Multiple-Choice QA and Extraction Ambiguity: In MCQA for LLMs (Molfese et al., 19 Mar 2025), evaluation scores are highly sensitive to answer extraction protocols—RegEx, logprobs, and even LLM-based extractors may fail with free-form or chain-of-thought outputs, leading to systematic misalignments relative to human judgment. There exists a fundamental trade-off: prompt constraints that aid extraction erode model reasoning flexibilities, whereas unconstrained outputs exacerbate extractor failures, heightening score-comparison inconsistency at scale.
Global Versus Pairwise Scoring in Leaderboards: In NLP leaderboard settings, global scores often mask rare but significant errors, and pairwise models such as Bradley-Terry (Levtsov et al., 2 Jul 2025) may surface “hidden contenders,” but can themselves become unstable under tie-heavy or highly similar outputs. Qualitative differences between global and pairwise scores are nontrivial: pairwise ordering can diverge sharply from global rankings under edge-case distributions of decision values or under manipulation of confidence.

6. Best Practices, Quantitative Tests, and Practical Impact

Across domains, rigorous approaches have emerged to mitigate or at least identify score-comparison inconsistency:

Axiomatic Indices: Indices satisfying boundedness, monotonicity, permutation invariance, scale invariance, and homogeneous treatment—such as Koczkodaj’s index, RIC, and others—provide interpretable, robust quantitative frameworks (Koczkodaj et al., 2015, Mazurek, 2017).
Numerical Consistency Testing: In binary classification score reporting, direct feasibility checks of metric tuples against underlying confusion matrix constraints (via deterministic inversion, interval arithmetic, and linear programming (Fazekas et al., 2023)) allow for the detection of impossible score configurations, averting the inclusion of numerically inconsistent results in benchmarks, meta-analyses, or medical research.
Adjusted and Normalized Metrics: For entity alignment and link prediction, mean rank and Hits@k scores are rendered cross-dataset comparable only through normalization to account for candidate set size, e.g.,

$AMRI = 1 - \frac{MR - 1}{E[MR - 1]},$

as direct MR values are otherwise uninformative across varying contexts (Berrendorf et al., 2020).

Aggregation over Score Distributions: In stochastic model training, only methods that compare distributions of scores (e.g., via mean difference significance tests or probability of outperforming frameworks) yield statistically reliable superiority conclusions (Reimers et al., 2018). Single-score or “best-run” comparisons exhibit high type-I errors due to random and selection-induced variance.
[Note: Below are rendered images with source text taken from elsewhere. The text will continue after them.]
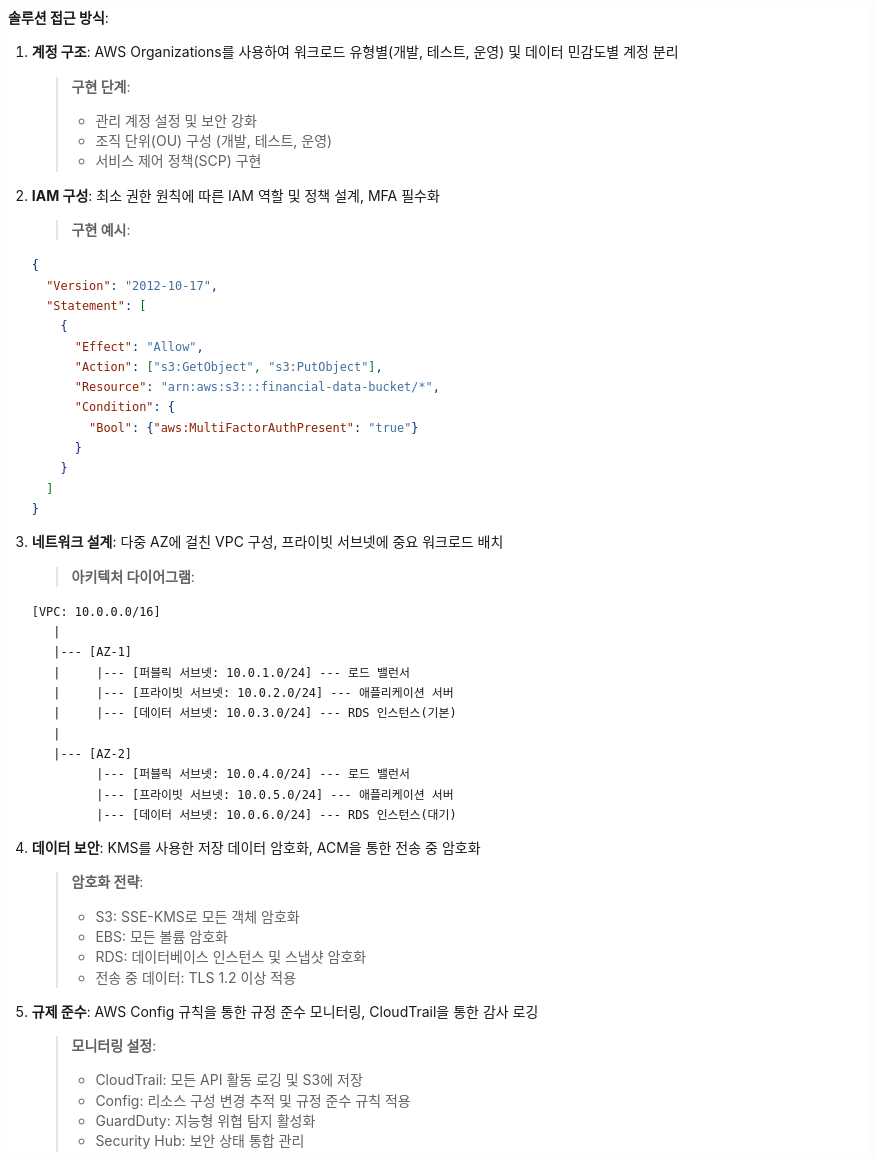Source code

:**솔루션 접근 방식**:
1. **계정 구조**: AWS Organizations를 사용하여 워크로드 유형별(개발, 테스트, 운영) 및 데이터 민감도별 계정 분리
   > **구현 단계**: 
   > - 관리 계정 설정 및 보안 강화
   > - 조직 단위(OU) 구성 (개발, 테스트, 운영)
   > - 서비스 제어 정책(SCP) 구현

2. **IAM 구성**: 최소 권한 원칙에 따른 IAM 역할 및 정책 설계, MFA 필수화
   > **구현 예시**:
   ```json
   {
     "Version": "2012-10-17",
     "Statement": [
       {
         "Effect": "Allow",
         "Action": ["s3:GetObject", "s3:PutObject"],
         "Resource": "arn:aws:s3:::financial-data-bucket/*",
         "Condition": {
           "Bool": {"aws:MultiFactorAuthPresent": "true"}
         }
       }
     ]
   }
   ```

3. **네트워크 설계**: 다중 AZ에 걸친 VPC 구성, 프라이빗 서브넷에 중요 워크로드 배치
   > **아키텍처 다이어그램**:
   ```
   [VPC: 10.0.0.0/16]
      |
      |--- [AZ-1]
      |     |--- [퍼블릭 서브넷: 10.0.1.0/24] --- 로드 밸런서
      |     |--- [프라이빗 서브넷: 10.0.2.0/24] --- 애플리케이션 서버
      |     |--- [데이터 서브넷: 10.0.3.0/24] --- RDS 인스턴스(기본)
      |
      |--- [AZ-2]
            |--- [퍼블릭 서브넷: 10.0.4.0/24] --- 로드 밸런서
            |--- [프라이빗 서브넷: 10.0.5.0/24] --- 애플리케이션 서버
            |--- [데이터 서브넷: 10.0.6.0/24] --- RDS 인스턴스(대기)
   ```

4. **데이터 보안**: KMS를 사용한 저장 데이터 암호화, ACM을 통한 전송 중 암호화
   > **암호화 전략**:
   > - S3: SSE-KMS로 모든 객체 암호화
   > - EBS: 모든 볼륨 암호화
   > - RDS: 데이터베이스 인스턴스 및 스냅샷 암호화
   > - 전송 중 데이터: TLS 1.2 이상 적용

5. **규제 준수**: AWS Config 규칙을 통한 규정 준수 모니터링, CloudTrail을 통한 감사 로깅
   > **모니터링 설정**:
   > - CloudTrail: 모든 API 활동 로깅 및 S3에 저장
   > - Config: 리소스 구성 변경 추적 및 규정 준수 규칙 적용
   > - GuardDuty: 지능형 위협 탐지 활성화
   > - Security Hub: 보안 상태 통합 관리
7. Implications and Future Directions

Score-comparison inconsistency is a ubiquitous threat to the interpretability, reliability, and fairness of data-driven decision-making, ranking, and model evaluation. Its root causes span mathematical, algorithmic, and structural elements of evaluation design: scale choice, aggregation, information compression, tie-handling, and the geometry of the metric space underlying the scoring system. Best practices universally stress the use of bounded, monotonic, scale-invariant indices, transparent normalization and aggregation, deterministic consistency checks, and careful alignment of scoring function properties with the theoretical and practical needs of the domain.

Emergent approaches, such as distribution-sensitive and likelihood-aware aggregation in automated evaluation, and continued theoretical analysis of ordinal, incomplete, and probabilistic scoring systems, are vital for maintaining trustworthy assessment pipelines in increasingly complex and black-box settings.